Great callout on the memory constraint and CSR.

I just implemented a secondary CsrGraphStore storage engine to test this. I built a compiler that flattens the dynamic Forward Star graph into a static CSR binary format, and implemented a strict software LRU page cache over the file stream to simulate a hard 256KB RAM limit, forcing the system to heavily rely on OS page swapping/disk reads during traversal.

I ran a benchmark on a 450,000 node / 700,000 edge graph, doing a 29-hop BFS:

In-RAM (Forward Star): ~8.5 ms
Out-of-Core (CSR with a strict 256KB cache): ~208 ms
While a 208 ms traversal is a significant jump from 8 ms, it's actually an incredible success for a 256KB environment.

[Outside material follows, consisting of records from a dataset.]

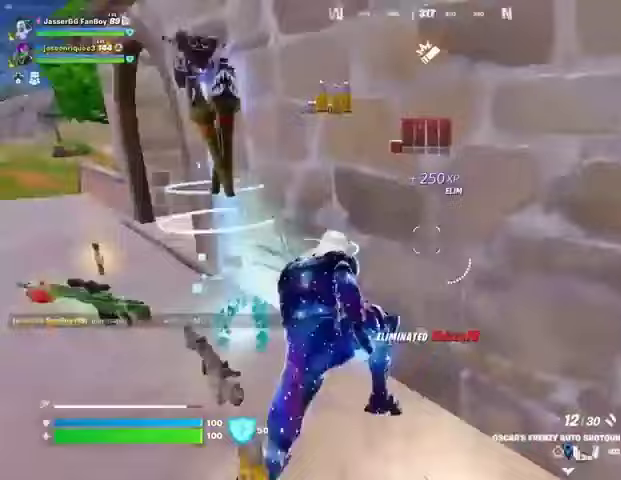
{"buttons": [], "left_stick": "up-left", "right_stick": "center", "events": [[33, "left_stick", "up-left"], [100, "right_stick", "center"]]}
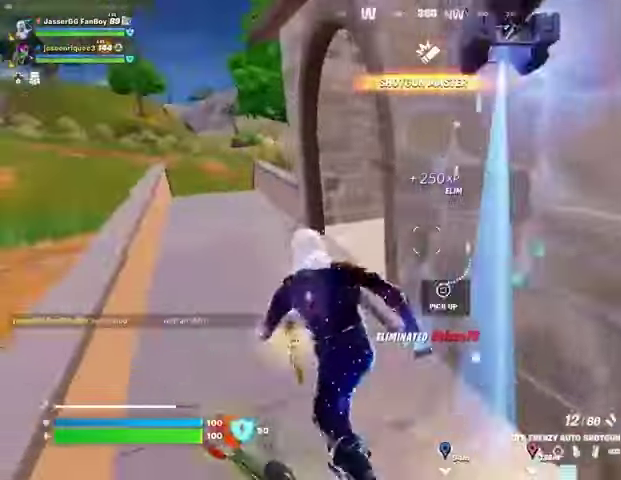
{"buttons": [], "left_stick": "up-left", "right_stick": "right", "events": [[133, "right_stick", "right"], [267, "right_stick", "center"], [367, "right_stick", "right"]]}
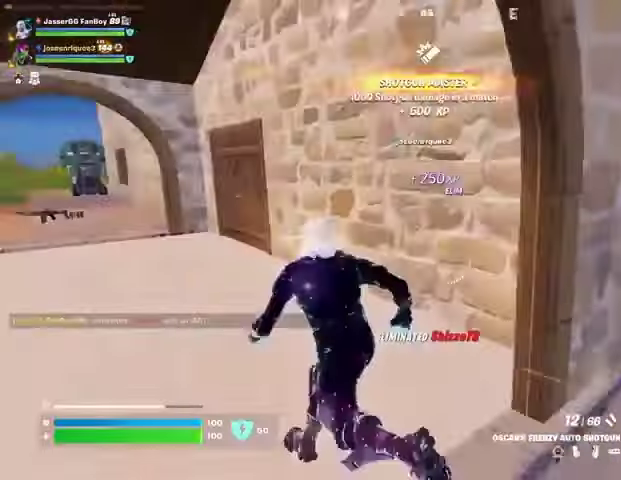
{"buttons": [], "left_stick": "up-left", "right_stick": "center", "events": [[33, "right_stick", "center"]]}
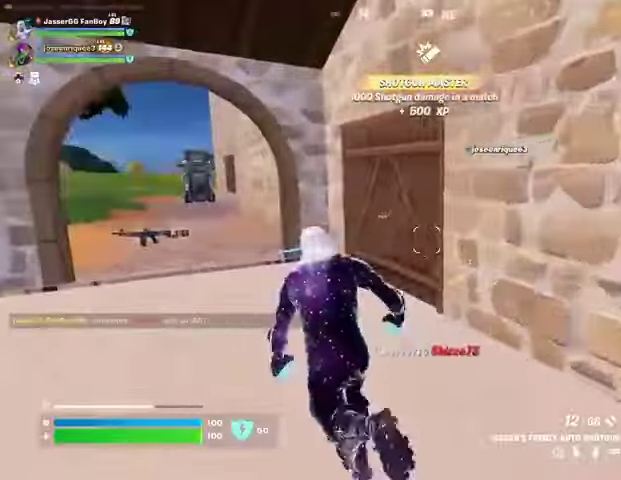
{"buttons": [], "left_stick": "up-left", "right_stick": "center", "events": [[300, "right_stick", "right"], [433, "right_stick", "center"]]}
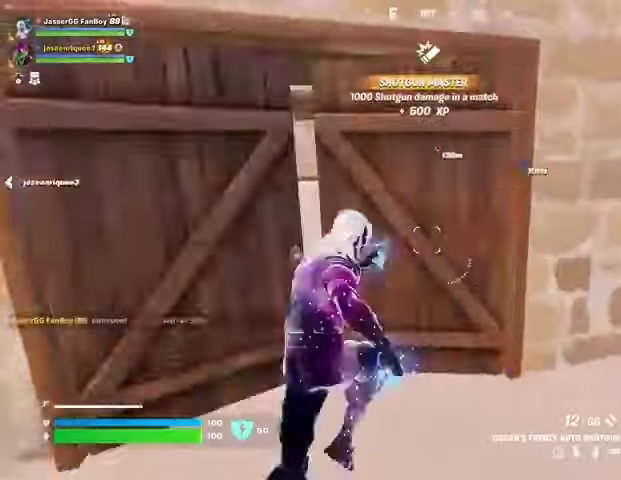
{"buttons": [], "left_stick": "up-right", "right_stick": "left", "events": [[367, "left_stick", "up"], [400, "right_stick", "left"], [467, "left_stick", "up-right"]]}
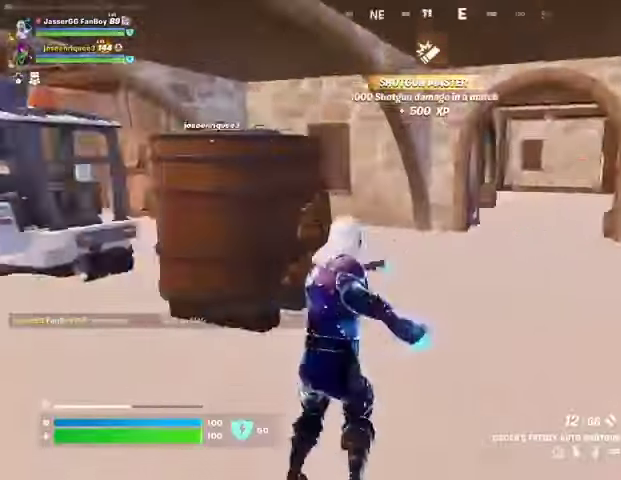
{"buttons": [], "left_stick": "up-right", "right_stick": "center", "events": [[100, "right_stick", "center"], [333, "right_stick", "left"], [467, "right_stick", "center"]]}
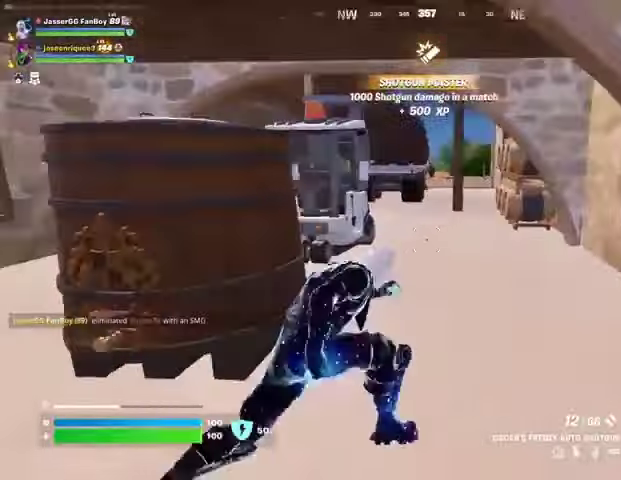
{"buttons": [], "left_stick": "up", "right_stick": "center", "events": [[100, "right_stick", "left"], [233, "left_stick", "up"], [433, "right_stick", "center"]]}
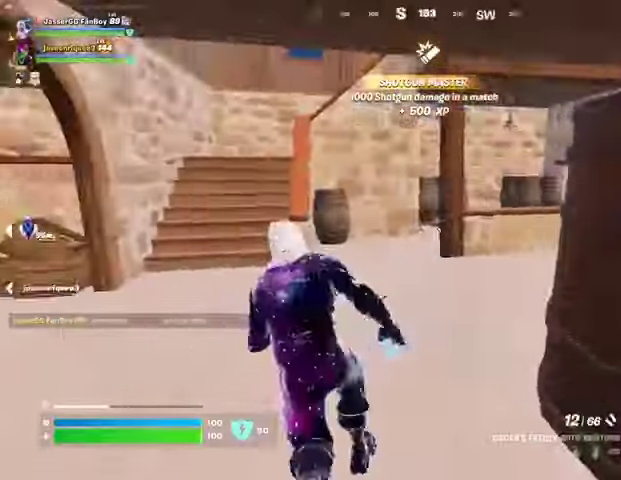
{"buttons": [], "left_stick": "up", "right_stick": "right", "events": [[100, "right_stick", "left"], [233, "right_stick", "center"], [300, "right_stick", "left"], [467, "right_stick", "right"]]}
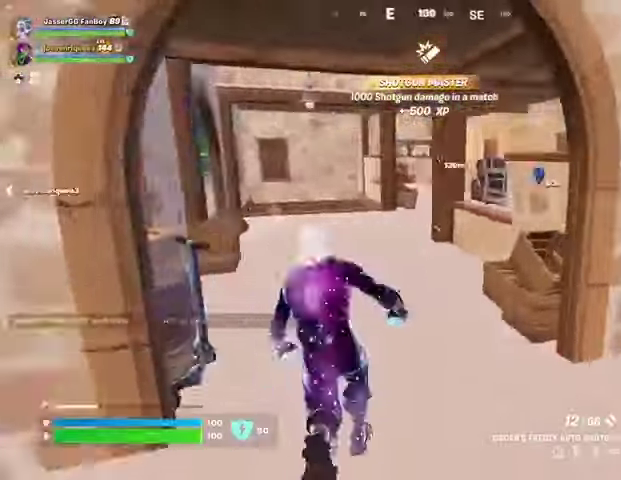
{"buttons": [], "left_stick": "up-right", "right_stick": "right", "events": [[67, "left_stick", "up-left"], [67, "right_stick", "center"], [200, "right_stick", "right"], [300, "left_stick", "up-right"], [367, "right_stick", "center"], [467, "right_stick", "right"]]}
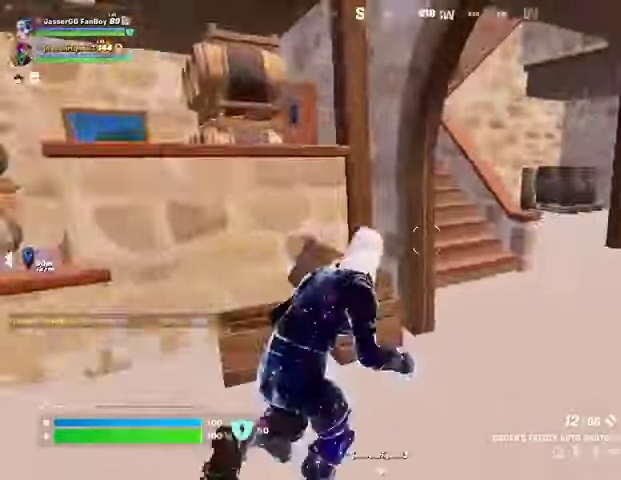
{"buttons": [], "left_stick": "up", "right_stick": "down-right", "events": [[100, "right_stick", "up-left"], [300, "left_stick", "up"], [400, "right_stick", "center"], [500, "right_stick", "down-right"]]}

The CSR sequential layout is exactly what saves it from total collapse. If we tried to page the Forward Star representation with only 256KB of RAM, the random pointer-chasing in the _next array would have caused catastrophic cache misses for every edge read, easily pushing that 208 ms into several seconds of disk thrashing.

I've pushed version 1.0.1 to GitHub which includes this CSR implementation and a parameter to enforce the maxMemoryBytes cache limit if you want to play around with it.

Thanks for the insightful feedback, it definitely pushed the engine in a better direction for embedded/constrained setups!